Türk Harf Devrimi, halkı cehalete iten değil, cehaletten kurtaran bir kültür devrimidir. Atatürk’ün öncülüğünde gerçekleştirilen bu reform, bir milletin kendi dilini doğru biçimde okuyup yazabilmesini sağlamış, eğitimde fırsat eşitliği yaratmış ve Cumhuriyet’in modernleşme sürecini hızlandırmıştır. “Bir gecede cahil kaldık” iddiası, tarihsel ve sosyolojik verilerle desteklenmeyen, ideolojik bir karşı çıkıştan ibarettir. Gerçekte, Türk toplumu bir gecede cahilleşmemiş, tam tersine aydınlanma yolunda dev bir adım atmıştır.

Kaynakça

1. Atatürk, M. K. (2002). Nutuk. Ankara: Türk Tarih Kurumu Yayınları.
2. Atatürk, M. K. (1997). Söylev ve Demeçler (Cilt 2). Ankara: Atatürk Araştırma Merkezi.
3. Türkiye Cumhuriyeti Resmî Gazetesi (1928). Türk Harflerinin Kabul ve Tatbiki Hakkında Kanun, 1 Kasım 1928, Sayı: 1030.
4. Akyüz, Y. (2019). Türk Eğitim Tarihi (M.Ö. 1000 – M.S. 2019). Ankara: Pegem Akademi Yayıncılık.
5. Berkes, N. (1973). Türkiye’de Çağdaşlaşma. Ankara: Bilgi Yayınevi.
6. İnan, A. (1969). Medeni Bilgiler ve M. Kemal Atatürk’ün El Yazıları. Ankara: Türk Tarih Kurumu Yayınları.
7. Lewis, G. (1999). The Turkish Language Reform: A Catastrophic Success. Oxford: Oxford University Press.
8. Mardin, Ş. (1991). Türk Modernleşmesi. İstanbul: İletişim Yayınları.
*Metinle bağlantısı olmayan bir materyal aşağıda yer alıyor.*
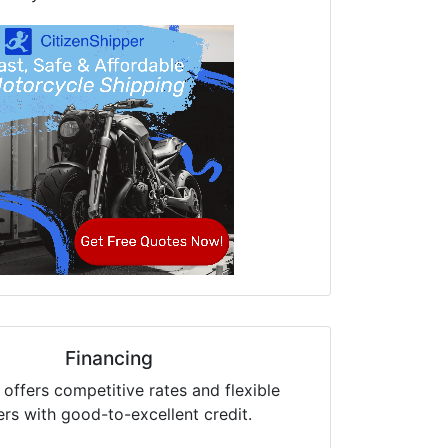
Financing
offers competitive rates and flexible
ers with good-to-excellent credit.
9. Shaw, S. J. & Shaw, E. K. (1977). History of the Ottoman Empire and Modern Turkey, Vol. 2: Reform, Revolution, and Republic. Cambridge: Cambridge University Press.
10. Tekeli, İ. & İlkin, S. (2000). Cumhuriyetin Harf Devrimi. Ankara: Türkiye İş Bankası Kültür Yayınları.
11. Zürcher, E. J. (2004). Modernleşen Türkiye’nin Tarihi. İstanbul: İletişim Yayınları.
12. Tanpınar, A. H. (2011). 19. Asır Türk Edebiyatı Tarihi. İstanbul: Dergâh Yayınları.
13. Gökalp, Z. (1976). Türkçülüğün Esasları. Ankara: MEB Yayınları.